照会パラメーターの比較 v1 パラメーター v2 パラメーター メモ 該当なし collection_ids このパラメーターは、コレクション ID を指定するために v2 で使用します。 フィルター フィルター 同じ式言語。 照会 照会 同じ式言語。 natural_language_query natural_language_query 注釈がありません。 passages passages パッセージ形式が変更され、 v2で拡張されました。 passages:true
パラメーターがpassages.enable:true
に変更されました。count
、characters
、およびfields
オプションに加えて、per_document
を指定することができます。これにより、文書の品質によって文書がランク付けされ、文書ごとの最高ランクのパッセージが返されます。 また、find_answers
を指定して、照会に対する簡潔な応答を含む、パッセージごとの応答オブジェクトを返すこともできます。集約 集約 同じ式言語。 数 数 注釈がありません。 offset offset 注釈がありません。 return return 注釈がありません。 ソート ソート 注釈がありません。 ハイライト ハイライト passages.enabled
およびpassages.per_document
がtrue
の場合、文書ごとに強調表示の代わりにパッセージが返されます。スペルの提案 スペルの提案 注釈がありません。 deduplicate 該当なし v2 ではサポートされていません。 similar similar v2でフォーマットが変更されました。 similar:true
パラメーターがsimilar.enable:true
に変更されました。document_ids
およびfields
パラメーターが、ストリング配列からストリング配列に変更されました。enabled
が true の場合、document_ids
パラメーターが必須になりました。バイアス 該当なし v2 ではサポートされていません。
トレーニング・データ
v1 トレーニング・データ API を使用して、以下の 2 つの関連オブジェクトを処理できます。
- トレーニング済み照会
- 照会のトレーニングに使用される例
これら 2 つのオブジェクトには、 v1に別個の API エンドポイントがあります。 v2では、各照会のトレーニングに使用される例が照会とともに提供され、トレーニング・データの処理に使用されるエンドポイントは 1 つのみです。

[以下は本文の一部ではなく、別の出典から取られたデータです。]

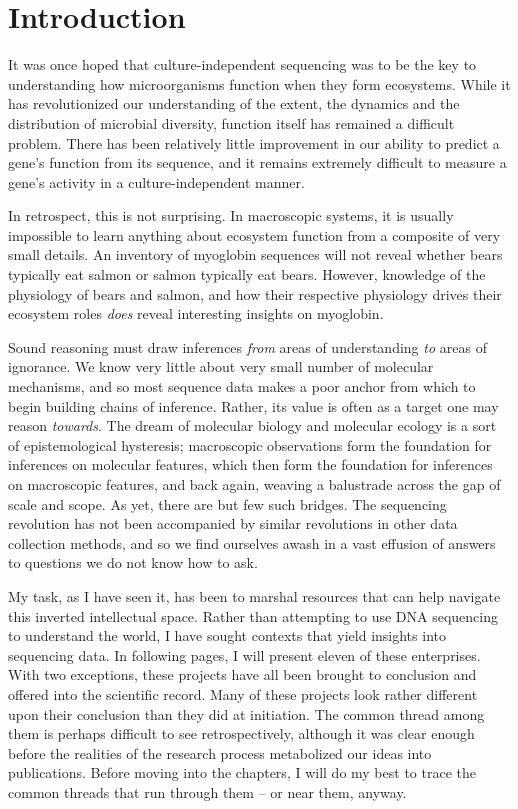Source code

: \section*{Introduction}

It was once hoped that culture-independent sequencing was to be the key to understanding how microorganisms function when they form ecosystems. While it has revolutionized our understanding of the extent, the dynamics and the distribution of microbial diversity, function itself has remained a difficult problem. There has been relatively little improvement in our ability to predict a gene's function from its sequence, and it remains extremely difficult to measure a gene's activity in a culture-independent manner.

In retrospect, this is not surprising. In macroscopic systems, it is usually impossible to learn anything about ecosystem function from a composite of very small details. An inventory of myoglobin sequences will not reveal whether bears typically eat salmon or salmon typically eat bears. However, knowledge of the physiology of bears and salmon, and how their respective physiology drives their ecosystem roles {\em does} reveal interesting insights on myoglobin.

Sound reasoning must draw inferences {\em from} areas of understanding {\em to} areas of ignorance. We know very little about very small number of molecular mechanisms, and so most sequence data makes a poor anchor from which to begin building chains of inference. Rather, its value is often as a target one may reason {\em towards}. The dream of molecular biology and molecular ecology is a sort of epistemological hysteresis; macroscopic observations form the foundation for inferences on molecular features, which then form the foundation for inferences on macroscopic features, and back again, weaving a balustrade across the gap of scale and scope. As yet, there are but few such bridges. The sequencing revolution has not been accompanied by similar revolutions in other data collection methods, and so we find ourselves awash in a vast effusion of answers to questions we do not know how to ask.

My task, as I have seen it, has been to marshal resources that can help navigate this inverted intellectual space. Rather than attempting to use DNA sequencing to understand the world, I have sought contexts that yield insights into sequencing data. In following pages, I will present eleven of these enterprises. With two exceptions, these projects have all been brought to conclusion and offered into the scientific record. Many of these projects look rather different upon their conclusion than they did at initiation. The common thread among them is perhaps difficult to see retrospectively, although it was clear enough before the realities of the research process metabolized our ideas into publications. Before moving into the chapters, I will do my best to trace the common threads that run through them -- or near them, anyway.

例えば、トレーニングされた照会とそのトレーニング例の文書を v2に追加するには、要求 POST /v2/projects/{project_id}/training_data/queries
を使用し、1 回の呼び出しのペイロードで照会とすべての例を渡します。 同様に、 v2のトレーニング・セットで 1 つの例を更新する場合は、照会と変更した例を (他のすべての例とともに) v2 更新エンドポイントに渡す必要があります。 v1では、サンプル情報を更新するために、更新サンプル・エンドポイントを使用して
1 つの例のみを変更します。
v1 と v2 のもう 1 つの重要な違いは、 v1では、トレーニングされたモデルが特定のコレクションに関連付けられることです。 v2では、トレーニングされたモデルはプロジェクトに関連付けられます。 プロジェクト内の複数のコレクションからのデータを使用して、関連性モデルをトレーニングできます。 v2でトレーニング例を作成または更新する場合、API は文書が保管されているコレクションの collection_id
を必要とします。
ユーザー・データ
ユーザー・データ API は、 v2 と v1で同じです。
action | v1 API | v2 API |
---|---|---|
削除 | DELETE /v1/user_data |
DELETE /v2/user_data v1に類似しています。 customer_id を使用して、その顧客 ID に関連付けられたデータを削除します。 |
イベントとフィードバック
v1 イベントおよびフィードバック API (/v1/events
) は、 v2では使用できません。
資格情報
v1 資格情報 API (/v1/environments/{environment_id}/credentials
) は、 v2では使用できません。 この機能は、 v2 製品のユーザー・インターフェースから使用できます。
状況コード
ほとんどすべての API メソッドで、 v2 要求に対して返される状況コードは、 v1 要求に対して返される状況コードとは異なります。